Il torero più piccolo del mondo ha ucciso sei tori in un giorno

Si chiama Michelito, ha 11 anni, è francese e figlio d’arte. Solo una volta ha rischiato la morte. Ha pianto. Poi si è rialzato e ha fatto fuori il nemico

Il torero più piccolo del mondo 
ha ucciso sei tori in un giorno

A las cinco de la tarde, nel caldo umido dell’arena di Merida, Yucatan, sud est del Messico, è scomparso un bambino. La faccia ha un nome e una scheda. Michel Lagravere Peniche, detto Michelito, 11 anni, torero. Anzi Novillero, novizio della morte, serial killer di tori. I capelli pettinati da bravo bambino, è poco più alto del toro e più piccolo dei suoi undici anni, lo sfida in ginocchio, gli balla intorno, sempre più vicino, non ha pietà quando deve infilargli la lama tra gli occhi, insensibile a quello sguardo. Ha ucciso sei tori, piccoli come lui, poco più che vitelli, forse pensavano che giocasse. Morbido e disinvolto, indifeso e spavaldo, abbraccia la muleta come fosse una chica, tiene a bada la paura con la spada. Li ha visti traballare sulle gambe, schiantarsi come fulminati, li ha guardati morire, occhi negli occhi, per poi esultare come un bimbo al gol di Raul. Un macello e una danza. Il papà lo bacia sulla testa. Coreografia studiata, movimenti al millimetro. Non c'è passione, né furore. Questa è una storia di ghiaccio.

Il mondo dei grandi non conosce la pietà e lui lo abita con disinvoltura feroce e infantile. Sono anni che uccide tori, taglia orecchie, mozza code. In quasi quattromila lo hanno portato in trionfo: «Sono felice, sono stato grande». Sembra cappuccetto rosso ma è il lupo. Michelito fa il torero dalla prima elementare, ha un fratello Andresito, due anni di meno, uguale identico, «segue i corsi della scuola taurina e vive la sua passione che è quella della sua famiglia», spiega papà che si chiama come il figlio e faceva il torero pure lui. Non ha mai avuto incidenti gravi: solo una volta è inciampato e le corna del toro lo hanno sfiorato di un soffio. Si è alzato singhiozzando, uno sfregio sulla gamba, poi ha voluto finire il nemico di persona. «Chi sa fare davvero questo mestiere non ha paura». Tenero e spaventoso.

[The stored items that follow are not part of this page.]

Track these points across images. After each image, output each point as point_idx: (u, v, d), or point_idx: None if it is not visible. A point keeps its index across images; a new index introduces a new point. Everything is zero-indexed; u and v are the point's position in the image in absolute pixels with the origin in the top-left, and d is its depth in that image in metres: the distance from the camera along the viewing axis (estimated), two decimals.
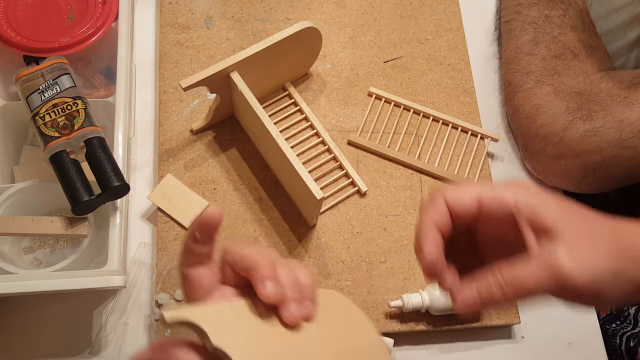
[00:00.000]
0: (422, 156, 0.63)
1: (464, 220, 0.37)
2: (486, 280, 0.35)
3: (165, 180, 0.59)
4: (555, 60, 0.61)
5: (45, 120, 0.51)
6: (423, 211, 0.37)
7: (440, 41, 0.69)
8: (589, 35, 0.62)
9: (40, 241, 0.57)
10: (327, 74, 0.66)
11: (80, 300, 0.56)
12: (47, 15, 0.60)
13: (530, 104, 0.61)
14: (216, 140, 0.62)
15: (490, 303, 0.35)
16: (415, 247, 0.36)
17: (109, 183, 0.50)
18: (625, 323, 0.59)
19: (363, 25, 0.69)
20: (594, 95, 0.58)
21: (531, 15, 0.64)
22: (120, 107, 0.56)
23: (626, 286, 0.34)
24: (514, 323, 0.56)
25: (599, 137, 0.56)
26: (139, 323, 0.55)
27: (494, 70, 0.70)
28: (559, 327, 0.59)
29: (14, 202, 0.54)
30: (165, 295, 0.54)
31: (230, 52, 0.66)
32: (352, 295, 0.55)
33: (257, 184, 0.60)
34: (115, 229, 0.52)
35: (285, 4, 0.69)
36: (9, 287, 0.47)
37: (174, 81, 0.64)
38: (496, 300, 0.35)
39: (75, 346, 0.55)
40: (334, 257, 0.57)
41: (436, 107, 0.65)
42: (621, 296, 0.34)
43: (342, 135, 0.63)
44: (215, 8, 0.68)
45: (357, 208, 0.60)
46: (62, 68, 0.54)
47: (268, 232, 0.58)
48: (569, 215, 0.35)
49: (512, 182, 0.37)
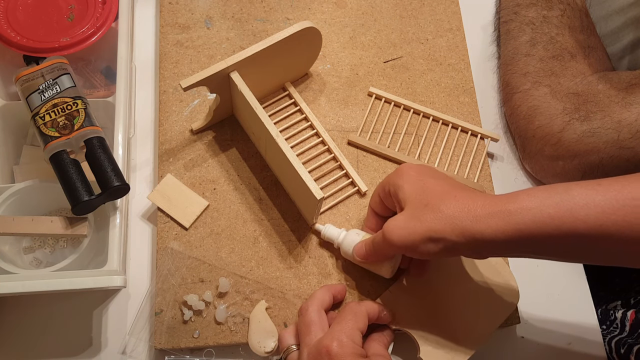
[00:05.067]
0: (422, 156, 0.63)
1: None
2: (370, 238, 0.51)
3: (165, 180, 0.59)
4: (552, 61, 0.61)
5: (45, 120, 0.51)
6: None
7: (440, 41, 0.69)
8: (587, 35, 0.62)
9: (40, 241, 0.57)
10: (327, 74, 0.66)
11: (80, 300, 0.56)
12: (47, 15, 0.60)
13: (527, 105, 0.61)
14: (216, 140, 0.62)
15: (367, 255, 0.51)
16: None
17: (109, 183, 0.50)
18: (612, 327, 0.59)
19: (363, 25, 0.69)
20: (592, 96, 0.58)
21: (529, 15, 0.64)
22: (120, 107, 0.56)
23: (441, 244, 0.44)
24: (514, 323, 0.56)
25: (597, 138, 0.56)
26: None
27: (493, 71, 0.70)
28: (559, 327, 0.59)
29: (14, 202, 0.54)
30: (194, 297, 0.54)
31: (230, 52, 0.66)
32: (353, 296, 0.56)
33: (257, 184, 0.60)
34: (115, 229, 0.52)
35: (285, 4, 0.69)
36: (9, 287, 0.47)
37: (174, 81, 0.64)
38: (368, 253, 0.51)
39: (75, 346, 0.55)
40: (334, 257, 0.57)
41: (436, 107, 0.66)
42: (439, 251, 0.44)
43: (342, 135, 0.63)
44: (215, 8, 0.68)
45: (357, 208, 0.60)
46: (62, 68, 0.54)
47: (268, 232, 0.58)
48: (416, 192, 0.47)
49: (397, 168, 0.51)
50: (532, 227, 0.41)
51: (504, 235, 0.42)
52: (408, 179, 0.48)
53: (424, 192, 0.46)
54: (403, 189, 0.48)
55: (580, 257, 0.45)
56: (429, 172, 0.49)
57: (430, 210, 0.45)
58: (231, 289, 0.55)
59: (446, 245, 0.44)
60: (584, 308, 0.60)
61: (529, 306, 0.59)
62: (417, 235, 0.44)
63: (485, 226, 0.42)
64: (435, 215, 0.44)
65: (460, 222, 0.43)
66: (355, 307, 0.49)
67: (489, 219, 0.42)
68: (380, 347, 0.49)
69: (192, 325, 0.53)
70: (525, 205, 0.42)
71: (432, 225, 0.44)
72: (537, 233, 0.41)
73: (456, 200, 0.44)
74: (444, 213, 0.44)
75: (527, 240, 0.42)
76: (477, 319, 0.53)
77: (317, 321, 0.48)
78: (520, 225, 0.41)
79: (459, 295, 0.54)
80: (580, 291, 0.61)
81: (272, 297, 0.55)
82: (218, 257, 0.56)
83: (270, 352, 0.52)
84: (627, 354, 0.55)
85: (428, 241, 0.44)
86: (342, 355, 0.44)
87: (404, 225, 0.45)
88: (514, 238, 0.42)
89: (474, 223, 0.43)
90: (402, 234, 0.45)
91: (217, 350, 0.54)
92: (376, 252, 0.50)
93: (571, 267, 0.61)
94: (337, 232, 0.55)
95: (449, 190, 0.46)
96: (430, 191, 0.46)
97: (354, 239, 0.54)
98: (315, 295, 0.51)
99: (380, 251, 0.49)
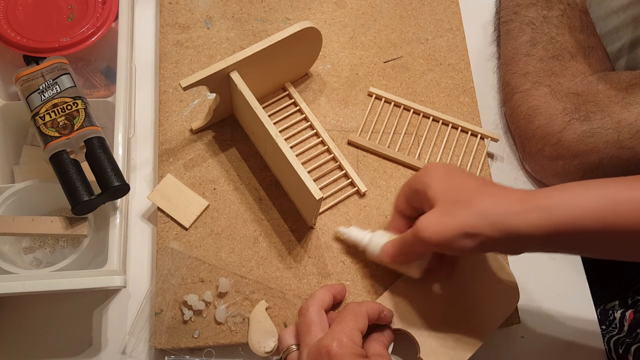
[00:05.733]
0: (422, 156, 0.63)
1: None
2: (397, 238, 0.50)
3: (165, 180, 0.59)
4: (552, 61, 0.61)
5: (45, 120, 0.51)
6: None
7: (440, 41, 0.69)
8: (587, 35, 0.62)
9: (40, 241, 0.57)
10: (327, 74, 0.66)
11: (80, 300, 0.56)
12: (47, 15, 0.60)
13: (527, 105, 0.61)
14: (216, 140, 0.62)
15: (396, 255, 0.50)
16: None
17: (109, 183, 0.50)
18: (611, 327, 0.59)
19: (363, 25, 0.69)
20: (592, 96, 0.58)
21: (529, 15, 0.64)
22: (120, 107, 0.56)
23: (477, 240, 0.43)
24: (514, 323, 0.56)
25: (597, 138, 0.56)
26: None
27: (493, 71, 0.70)
28: (559, 327, 0.59)
29: (14, 202, 0.54)
30: (194, 297, 0.54)
31: (230, 52, 0.66)
32: (352, 296, 0.56)
33: (257, 184, 0.60)
34: (115, 229, 0.52)
35: (285, 4, 0.69)
36: (9, 287, 0.47)
37: (174, 81, 0.64)
38: (396, 253, 0.50)
39: (75, 346, 0.55)
40: (334, 257, 0.57)
41: (436, 107, 0.66)
42: (475, 247, 0.44)
43: (342, 135, 0.63)
44: (215, 8, 0.68)
45: (357, 208, 0.60)
46: (62, 68, 0.54)
47: (268, 232, 0.58)
48: (447, 189, 0.46)
49: (423, 167, 0.50)
50: (570, 223, 0.41)
51: (541, 230, 0.42)
52: (436, 176, 0.48)
53: (454, 189, 0.46)
54: (432, 187, 0.47)
55: (615, 253, 0.45)
56: (456, 170, 0.49)
57: (464, 206, 0.44)
58: (231, 289, 0.55)
59: (482, 240, 0.43)
60: (584, 308, 0.60)
61: (529, 306, 0.59)
62: (452, 231, 0.44)
63: (522, 221, 0.42)
64: (469, 210, 0.44)
65: (496, 217, 0.43)
66: (355, 307, 0.49)
67: (526, 214, 0.42)
68: (380, 347, 0.49)
69: (192, 325, 0.53)
70: (563, 201, 0.42)
71: (467, 220, 0.44)
72: (574, 228, 0.41)
73: (490, 196, 0.44)
74: (478, 208, 0.44)
75: (563, 236, 0.42)
76: (477, 319, 0.53)
77: (317, 321, 0.48)
78: (558, 220, 0.41)
79: (459, 295, 0.54)
80: (580, 291, 0.61)
81: (272, 297, 0.55)
82: (218, 257, 0.56)
83: (270, 352, 0.52)
84: (625, 354, 0.55)
85: (464, 237, 0.44)
86: (342, 355, 0.44)
87: (438, 222, 0.45)
88: (551, 233, 0.42)
89: (510, 218, 0.42)
90: (437, 230, 0.45)
91: (217, 350, 0.54)
92: (406, 252, 0.49)
93: (571, 267, 0.61)
94: (363, 234, 0.55)
95: (480, 186, 0.46)
96: (461, 188, 0.46)
97: (381, 240, 0.53)
98: (316, 295, 0.51)
99: (411, 250, 0.49)
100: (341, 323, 0.47)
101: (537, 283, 0.60)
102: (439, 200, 0.46)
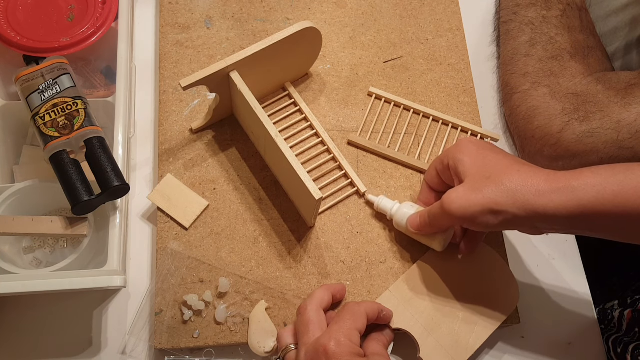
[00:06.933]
0: (422, 156, 0.63)
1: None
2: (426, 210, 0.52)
3: (165, 180, 0.59)
4: (551, 62, 0.61)
5: (45, 120, 0.51)
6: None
7: (440, 41, 0.69)
8: (587, 35, 0.62)
9: (40, 241, 0.57)
10: (327, 74, 0.66)
11: (80, 300, 0.56)
12: (47, 15, 0.60)
13: (526, 106, 0.61)
14: (216, 140, 0.62)
15: (421, 226, 0.52)
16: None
17: (109, 183, 0.50)
18: (610, 326, 0.59)
19: (363, 25, 0.69)
20: (591, 96, 0.58)
21: (529, 16, 0.64)
22: (120, 107, 0.56)
23: (501, 217, 0.44)
24: (514, 323, 0.56)
25: (596, 139, 0.56)
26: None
27: (493, 71, 0.70)
28: (559, 327, 0.59)
29: (14, 202, 0.54)
30: (194, 297, 0.54)
31: (230, 52, 0.66)
32: (352, 296, 0.56)
33: (257, 184, 0.60)
34: (115, 229, 0.52)
35: (285, 4, 0.69)
36: (9, 287, 0.47)
37: (174, 81, 0.64)
38: (422, 224, 0.52)
39: (75, 346, 0.55)
40: (334, 257, 0.57)
41: (436, 107, 0.66)
42: (498, 224, 0.45)
43: (342, 135, 0.63)
44: (215, 8, 0.68)
45: (357, 208, 0.60)
46: (62, 68, 0.54)
47: (268, 232, 0.58)
48: (477, 165, 0.47)
49: (457, 142, 0.51)
50: (595, 204, 0.42)
51: (566, 210, 0.42)
52: (469, 152, 0.49)
53: (485, 166, 0.47)
54: (463, 162, 0.48)
55: (638, 238, 0.45)
56: (489, 146, 0.50)
57: (492, 183, 0.45)
58: (231, 289, 0.55)
59: (506, 218, 0.44)
60: (583, 308, 0.60)
61: (529, 306, 0.59)
62: (477, 206, 0.45)
63: (548, 201, 0.43)
64: (497, 187, 0.45)
65: (523, 195, 0.44)
66: (354, 307, 0.49)
67: (552, 194, 0.43)
68: (379, 347, 0.50)
69: (192, 325, 0.54)
70: (589, 182, 0.42)
71: (493, 197, 0.44)
72: (599, 210, 0.42)
73: (519, 174, 0.45)
74: (506, 186, 0.45)
75: (588, 217, 0.42)
76: (477, 319, 0.53)
77: (315, 320, 0.48)
78: (584, 201, 0.42)
79: (459, 295, 0.54)
80: (580, 291, 0.61)
81: (272, 297, 0.55)
82: (218, 257, 0.56)
83: (270, 352, 0.52)
84: (623, 353, 0.55)
85: (488, 213, 0.45)
86: (340, 355, 0.44)
87: (465, 197, 0.46)
88: (576, 214, 0.42)
89: (537, 197, 0.43)
90: (463, 205, 0.46)
91: (217, 350, 0.54)
92: (432, 224, 0.51)
93: (571, 267, 0.61)
94: (391, 204, 0.57)
95: (510, 164, 0.47)
96: (492, 164, 0.47)
97: (408, 211, 0.55)
98: (315, 294, 0.51)
99: (436, 222, 0.50)
100: (339, 322, 0.47)
101: (537, 283, 0.60)
102: (469, 176, 0.47)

In Spagna sono banditi, in Messico eroi. Portano gente nelle arene ora che nelle arene non va più nessuno. La paura fa audience, soprattutto se c’è di mezzo un bambino, anche se c’è abbastanza sangue in giro per il mondo e bambini ammazzati. Un toro è un assassino a cinque anni, prima è solo una bestia pericolosa. Ai bambini come Michelito ne fanno sfidare al massimo uno di tre, ma per combattere a Merida c’è voluta l’autorizzazione della magistratura. Toreri bambini come Juan Pedro Galan che a nove anni, inizio anni Ottanta, era già famoso come Beckham, o Jairo Miguel, 14 anni, che fu infilzato a un polmone da Hidrocalido, 400 chili di toro, le corna a un soffio dal cuore. «Sto morendo, papà, sto morendo», ma tornò subito nell’arena, anche se gli animalisti gli gridavano assassino. In convalescenza guardava i cartoni animati.
E poi Julian Lopez Escobar, detto El July, il Mozart della corrida che a sedici anni appena compiuti era già il torero più pagato della storia, trenta miliardi in un anno, lo chiamavano maestro, e che adesso a ventisei, dopo duemila tori fatti a pezzi e ottocento corride, è il boy più sexy di Spagna, spietato, bellissimo con gli occhi verdi e lo sguardo di un iceberg. Plateale, eccessivo, la prima muleta la fece volteggiare il giorno della prima comunione e la scuola non l’ha mai finita: «Non leggo, non mi interesso di politica. Ma libri e politica non sono tutta la vita. In Spagna i tori fanno parte della cultura più di tanti libri».

Un toro gli ha strappato un muscolo della gamba, al padre un occhio. Novanta milioni delle vecchie lire a prestazione, quattrocento milioni per uno spot, ha querelato Shakira per avergli rubato le immagini per un clip, è una macchina da record, nessuno ha mai fatto tante corride, e da soldi.

Per questo se ne frega delle critiche di chi non ama le corride, degli animalisti, dei protettori dell’infanzia, della gente qualunque. A dare le spalle a certe vite a volte può essere fatale. «È più pericoloso andare in go kart» si scansa Michelito. Olé.